Incontournable service

Prises en compte de la variété des besoins aidant, les collections se spécialisent donc de plus en plus. Et elles tournent de plus en plus vite. Un fabricant cite qu’aujourd’hui une collection a une durée de vie de dix-huit mois, sachant qu’il en a fallu six pour lancer le produit. Cette durée était de cinq ans il y a deux ou trois ans. Les gammes de produits sur stock se réduisent donc, la proportion de vêtements spécifiques étant croissante. Cette évolution exige de la part des fournisseurs un véritable savoir-faire logistique. Au-delà de la question des approvisionnements en matières premières, fort complexes ces temps-ci, et de l’augmentation du nombre de références, il est aujourd’hui question de traçabilité, mais aussi de gestion des besoins d’une entreprise en gardant en mémoire toutes les tailles des salariés en vue du renouvellement des vêtements, de tournées accompagnées avec les distributeurs pour les études de poste ou pour valoriser les produits premium. Blaklader est d’ailleurs le premier de ce secteur d’activité à proposer un camion de démonstration capable de se rendre chez le client du distributeur pour permettre aux salariés de toucher les tissus, voir les couleurs et essayer les vêtements. Si l’habit ne fait pas le moine, le professionnel veut au moins porter le costume qui sied à sa morphologie et à son emploi.

Agnès Richard

 

 


Rappel sur les vêtements de protection

Le vêtement de travail est régi par le code du travail mais dès qu’il doit répondre à des exigences précises en matière de sécurité, il rentre dans le domaine du vêtement de protection et obéit dès lors à des normes précises dont nous rappelons ci-dessous les principales.

EN 340 : Exigences Générales
EN 342 Normes concernant la protection contre le froid
EN 343 : Normes concernant la protection contre les intempéries (pluie...)
EN 381 : Vêtements de protection contre les chaînes de tronçonnage
EN 465 : Vêtements de protection étanches aux aérosols, aux particules...
EN 466 : Vêtements étanches aux liquides chimiques
EN 470 : Normes pour les vêtements de protection utilisés pendant le soudage
EN 471 : Normes relatives aux vêtements Haute Visibilité.
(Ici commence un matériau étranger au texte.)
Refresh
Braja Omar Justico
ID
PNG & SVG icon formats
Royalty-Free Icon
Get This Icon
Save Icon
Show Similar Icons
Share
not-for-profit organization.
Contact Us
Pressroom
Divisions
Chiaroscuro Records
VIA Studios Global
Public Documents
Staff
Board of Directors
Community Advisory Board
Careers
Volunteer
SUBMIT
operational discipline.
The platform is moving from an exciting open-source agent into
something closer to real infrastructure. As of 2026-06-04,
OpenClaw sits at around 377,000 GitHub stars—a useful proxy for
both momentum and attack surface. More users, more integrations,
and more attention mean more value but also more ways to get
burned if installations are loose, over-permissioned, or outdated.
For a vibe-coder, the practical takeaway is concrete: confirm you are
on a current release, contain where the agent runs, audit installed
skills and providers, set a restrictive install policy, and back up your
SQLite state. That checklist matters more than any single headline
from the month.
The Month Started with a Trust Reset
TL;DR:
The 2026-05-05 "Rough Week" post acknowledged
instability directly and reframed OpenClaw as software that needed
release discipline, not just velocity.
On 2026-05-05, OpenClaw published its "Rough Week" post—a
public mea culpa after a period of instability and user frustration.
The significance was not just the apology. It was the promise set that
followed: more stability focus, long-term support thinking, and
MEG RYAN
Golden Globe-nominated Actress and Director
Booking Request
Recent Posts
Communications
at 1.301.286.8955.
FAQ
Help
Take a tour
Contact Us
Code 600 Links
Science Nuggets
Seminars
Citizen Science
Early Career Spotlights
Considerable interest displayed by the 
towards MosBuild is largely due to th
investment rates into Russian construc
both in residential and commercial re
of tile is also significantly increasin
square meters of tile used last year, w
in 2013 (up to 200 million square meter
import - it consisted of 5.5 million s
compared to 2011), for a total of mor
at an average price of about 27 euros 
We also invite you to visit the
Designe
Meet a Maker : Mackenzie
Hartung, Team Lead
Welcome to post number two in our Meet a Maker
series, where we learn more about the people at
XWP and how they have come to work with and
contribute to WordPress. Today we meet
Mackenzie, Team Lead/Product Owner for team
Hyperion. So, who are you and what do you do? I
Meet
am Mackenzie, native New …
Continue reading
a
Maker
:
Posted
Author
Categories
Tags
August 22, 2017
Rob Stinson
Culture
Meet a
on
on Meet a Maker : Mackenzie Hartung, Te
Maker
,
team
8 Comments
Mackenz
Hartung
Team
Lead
X : classe du vêtement (3 niveaux). Y : classe de la matière rétro-réfléchissante.
EN 510 : Spécifications des vêtements de protection contre le risque d’être happé par des pièces de machines en mouvement
EN 531 : Normes pour les vêtements de travail utilisés par les travailleurs de l’industrie exposés à la chaleur
EN 533 : Vêtements de travail contre la chaleur et la flamme. Spécification des performances des matériaux pour la propagation de la flamme limitée.